Arriving in Rwanda
I arrived in Rwanda’s capital city, Kigali, on Saturday. It’s now Monday. In the last day and a half I’ve been exploring the city. Most importantly, I have learnt that February is not the dry season!
At 9am I arrived at Save the Children HQ. It’s a very modest office on busy road, above a shop that sells bathroom furniture. After being introduced to the programme staff, I was given a security briefing by Mbasa Rugigana. Security in our programme countries is defined on a scale of 1 to 5. The first is ‘calm’, moving quickly to ‘tense’, ‘insecure’, ‘dangerous’ and lastly, ‘untenable’. Security levels in any country can change very quickly and country staff are prepared for all possibilities. It was reassuring to hear that Rwanda’s current security level is 1: programmes operate as normal and staff have freedom of movement. But the briefing brought home to me the situations that Save the Children staff in many other countries work in.
Next I met Binyam Woldetsadik, the health programme manager for Rwanda. We talked about the purpose of my visit: to produce a video about Save the Children’s work in Rwanda. Binyam’s small health team – himself and Speciouse, have four objectives:
Firstly, to increase access to healthcare – particularly for mothers and children – by building and refurbishing health centres where they’re needed most.

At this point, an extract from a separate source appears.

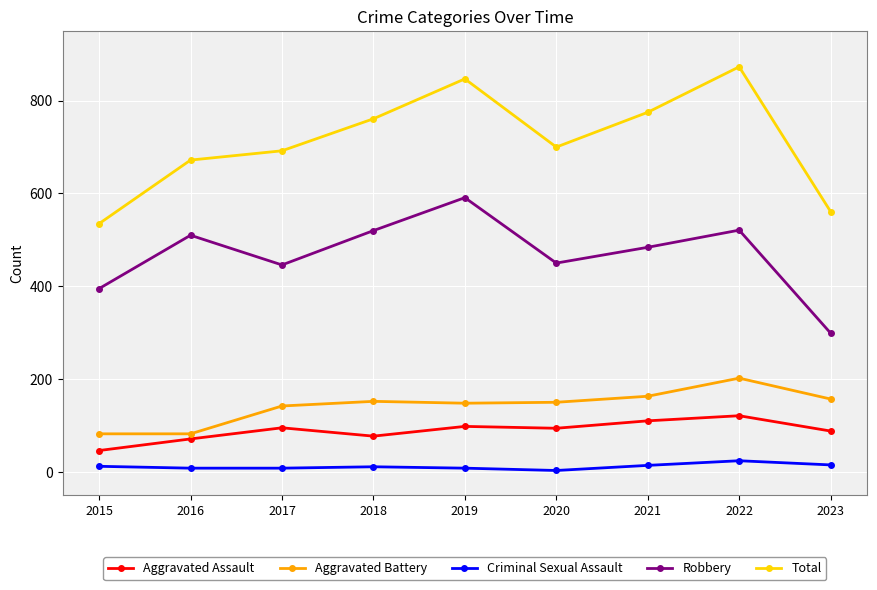

Is the value of Robbery at 2016 greater than the value of Criminal Sexual Assault at 2020?

Yes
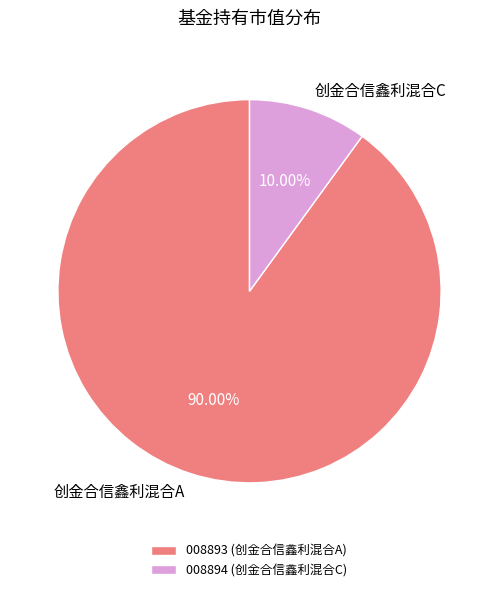

Which slice is the smallest?

创金合信鑫利混合C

Secondly, to improve capacity – that means training nurses in treating (and preventing) childhood illnesses.
Thirdly, to include child participation in healthcare decisions, so that children are involved in decisions affecting them.
Lastly, advocacy: working with the government of Rwanda to improve healthcare for the poorest people.

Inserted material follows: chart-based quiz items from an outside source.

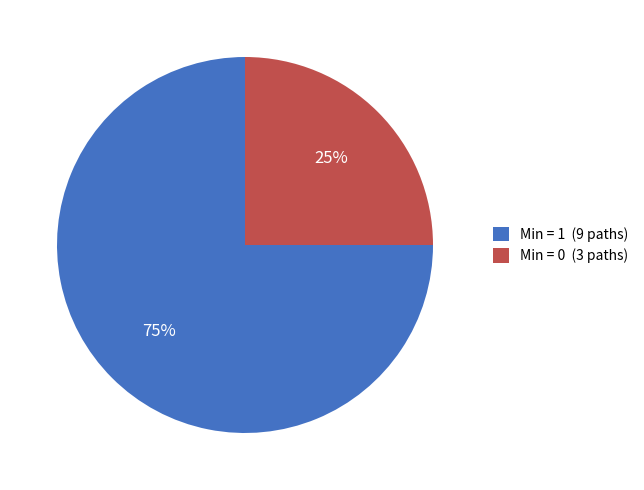

Is it true that Min = 1 (9 paths) is 90% of the pie?

False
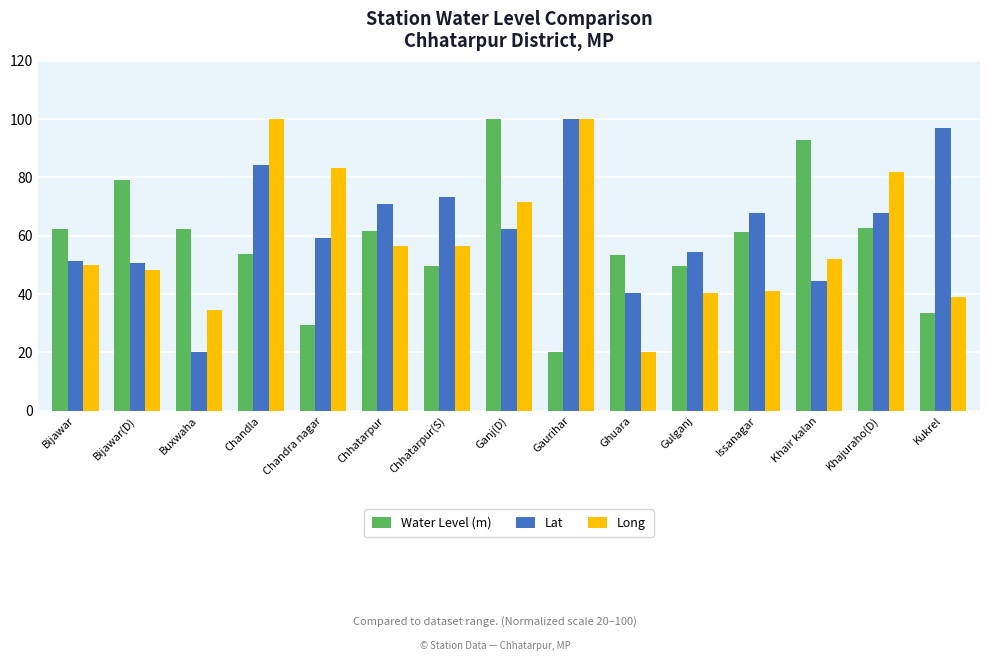

Does the chart contain stacked bars?

No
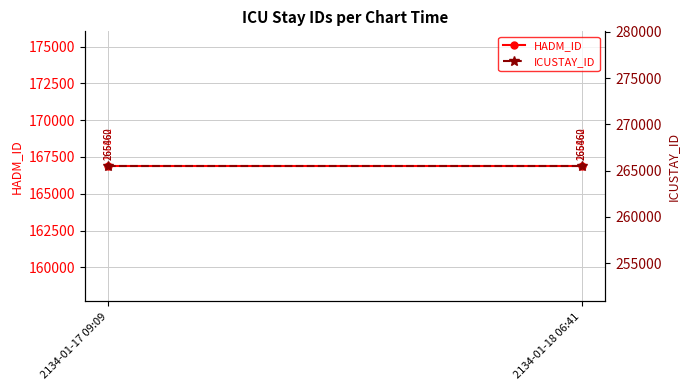

Which category has the highest value in the ICUSTAY_ID series?

2134-01-17 09:09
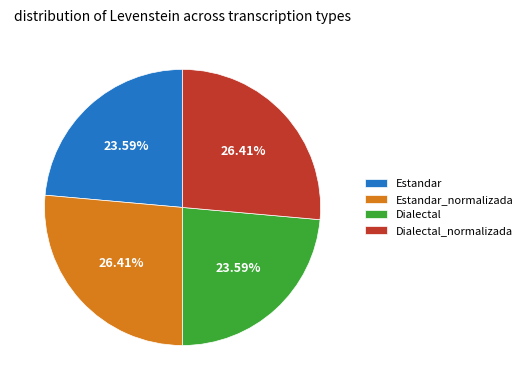

Count the number of slices in the pie.

4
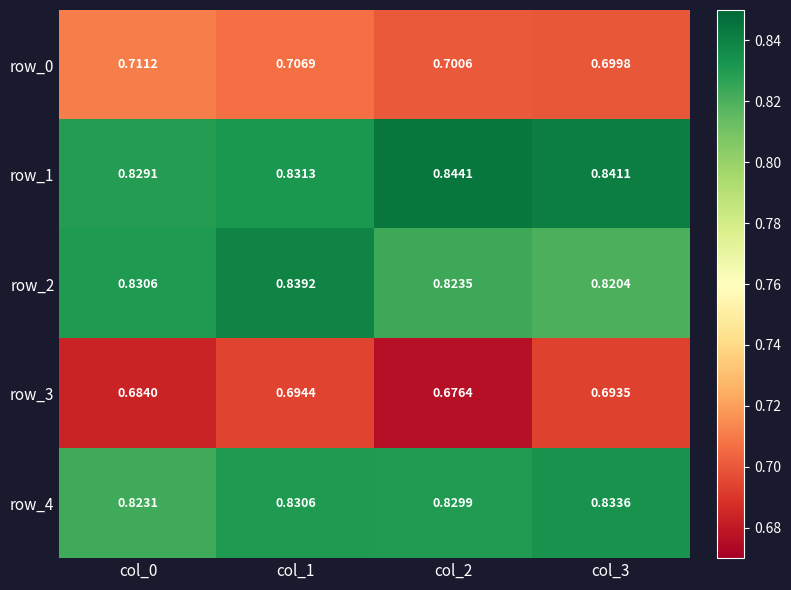

Count the number of categories in the chart.

4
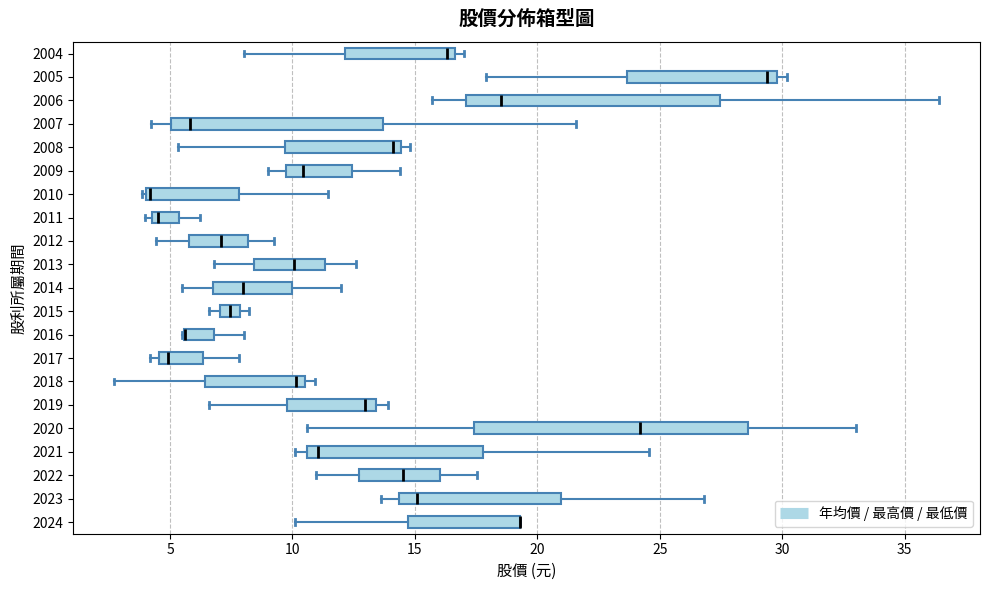

Reading bottom to top, read every box against the x-axis: the position of its median line, the range the box covers, and the ends of its whiskers. The values are not printed on the chart, so give them approximately, as read against the axis.

2024: median 19.5 (drawn on the box's right edge), box 14.5 to 19.5, whiskers 10.0 to 19.5
2023: median 15.0, box 14.5 to 21.0, whiskers 13.5 to 27.0
2022: median 14.5, box 12.5 to 16.0, whiskers 11.0 to 17.5
2021: median 11.0, box 10.5 to 18.0, whiskers 10.0 to 24.5
2020: median 24.0, box 17.5 to 28.5, whiskers 10.5 to 33.0
2019: median 13.0, box 10.0 to 13.5, whiskers 6.5 to 14.0
2018: median 10.0, box 6.5 to 10.5, whiskers 2.5 to 11.0
2017: median 5.0, box 4.5 to 6.5, whiskers 4.0 to 8.0
2016: median 5.5 (drawn on the box's left edge), box 5.5 to 7.0, whiskers 5.5 to 8.0
2015: median 7.5, box 7.0 to 8.0, whiskers 6.5 to 8.0 (just right of the box's right edge)
2014: median 8.0, box 6.5 to 10.0, whiskers 5.5 to 12.0
2013: median 10.0, box 8.5 to 11.5, whiskers 7.0 to 12.5
2012: median 7.0, box 6.0 to 8.0, whiskers 4.5 to 9.5
2011: median 4.5 (just right of the box's left edge), box 4.5 to 5.5, whiskers 4.0 to 6.0
2010: median 4.0 (just right of the box's left edge), box 4.0 to 8.0, whiskers 4.0 (just left of the box's left edge) to 11.5
2009: median 10.5, box 9.5 to 12.5, whiskers 9.0 to 14.5
2008: median 14.0, box 9.5 to 14.5, whiskers 5.5 to 15.0
2007: median 6.0, box 5.0 to 13.5, whiskers 4.0 to 21.5
2006: median 18.5, box 17.0 to 27.5, whiskers 15.5 to 36.5
2005: median 29.5, box 23.5 to 30.0, whiskers 18.0 to 30.0 (just right of the box's right edge)
2004: median 16.5 (just left of the box's right edge), box 12.0 to 16.5, whiskers 8.0 to 17.0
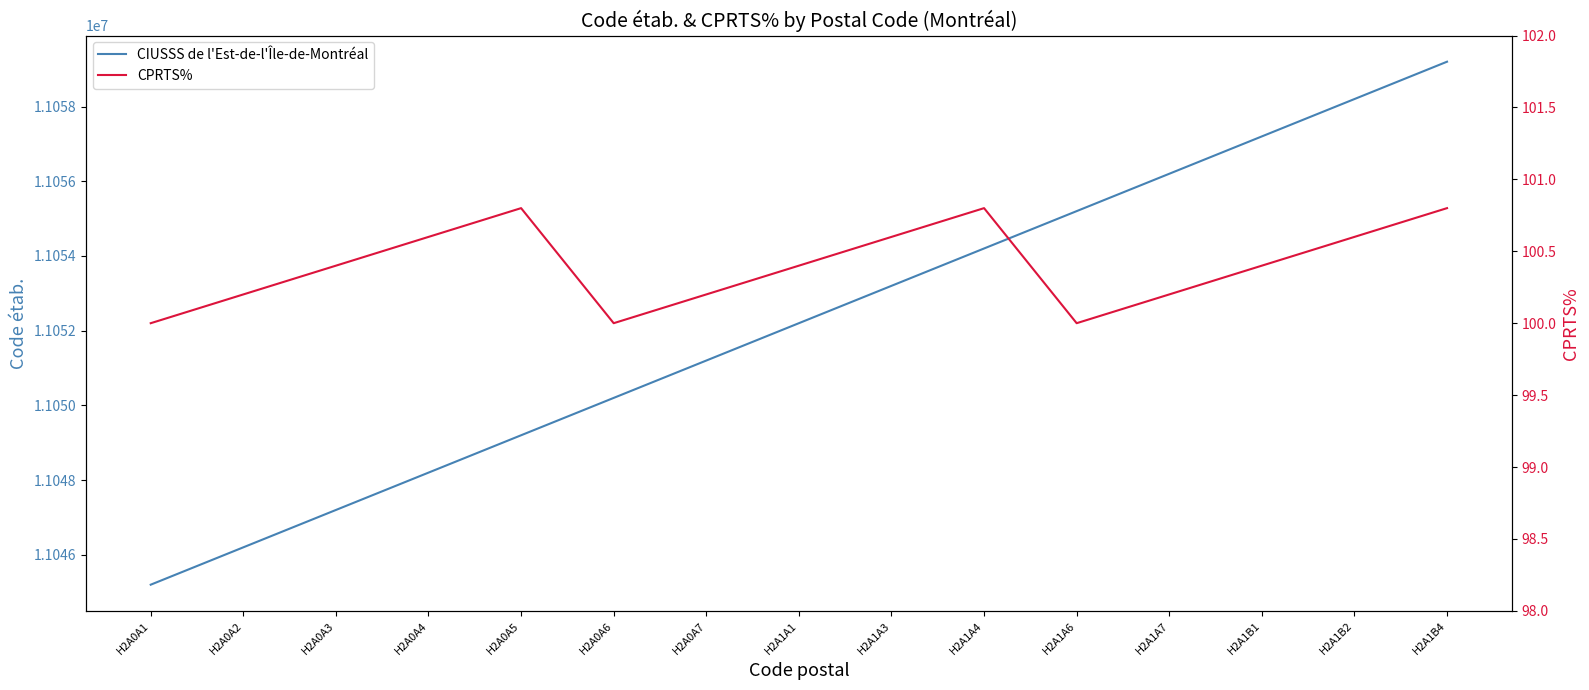

What is the value of the CPRTS% point at the 2nd from the left?

100.2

I told Binyam that back in London my primary role at Save the Children was a fundraiser, and soon enough we started talking about fundraising for the Rwandan health programme. It’s never been clearer to me of the importance of unrestricted funds. Unrestricted funds means giving this team here in Rwanda the ability to employ the skills and knowledge they have, to save children’s lives, without being restricted to a particular type of health intervention.
However, when funds are restricted, it means certain areas of work – that are no less important – become difficult to get funding for. A new health centre is vital for enabling children to access healthcare and this can easily be demonstrated. It’s much more difficult to show that advocating for changes in healthcare costs for the poorest people in Rwanda will also save so many more children’s lives.